Genocidio Armenio


Cultura y sociedad

lunes, 26 de noviembre de 2018

The Armenian Community of Argentina Repudiated Erdogan Prior to the G20 Summit

Eduardo Costanian
The Armenian community of Argentina held a demonstration to repudiate the President of Turkey, Recep Tayyip Erdogan, in front of the residence of the Turkish ambassador in the country on monday afternoon. Erdogan will travel to Argentina in the coming days to participate in the G20 summit.

"Erdogan is the head of a state that maintains a state policy of denial and non-recognition of the Armenian Genocide perpetrated by the Turkish State between 1915 and 1923. In addition, it keeps its border with Armenia closed with the precondition that the conflict over Artsakh (Nagorno-Karabakh) would be resolved in favor of Azerbaijan. It should be remembered that Argentina formally recognized the Armenian Genocide by the three branches of the state," denounced Eduardo Costanian, representative of the Armenian Institutions of the Argentine Republic (IARA), which coordinates all the institutions of the community.
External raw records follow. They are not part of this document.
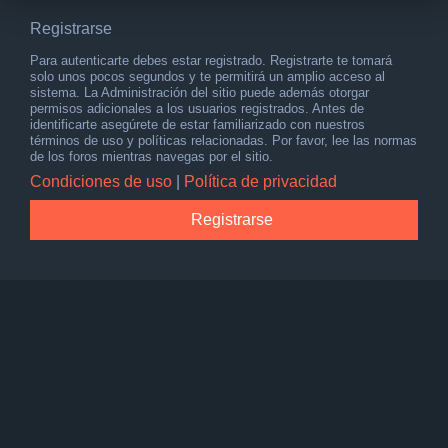
Registrarse
Para autenticarte debes estar registrado. Registrarte te tomará
solo unos pocos segundos y te permitirá un amplio acceso al
sistema. La Administración del sitio puede además otorgar
permisos adicionales a los usuarios registrados. Antes de
identificarte asegúrete de estar familiarizado con nuestros
términos de uso y políticas relacionadas. Por favor, lee las normas
de los foros mientras navegas por el sitio.
Condiciones de uso
|
Política de privacidad
Registrarse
The Primate of the Armenian Apostolic Church for Argentina and Chile, Archbishop Kissag Mouradian, also asked for the recognition of the genocide and called to pray for Erdogan to review the internal situation of his country.

Kissag Mouradian
The persecution suffered by minorities in Turkey, especially the Kurds, was also recalled: "Members of the People's Democratic Party are systematically harassed by the Erdogan regime, while their leader, Selahattin Demirtaş, is being held prisoner since 2016. Political persecutions also reach activists and human rights defenders: the images of the police repression against the Saturday Mothers were seen throughout the world," said Costanian.

"Turkey is among the countries that least respect freedom of expression. Since 2009 Erdogan is one of the 33 'predators' of press freedom according to Reporters Without Borders. The failed coup against his regime opened the door to a hunt since 2016, and they have already closed some 120 media outlets and more than 200 journalists imprisoned, which made Turkey the largest prison for journalists in the world," he added.

"The repression of the Erdogan regime reached the United States itself: in 2017, when the president traveled to meet with President Donald Trump in the White House, his advisers and bodyguards attacked American demonstrators. Something similar happened during his visits to Chile and Ecuador."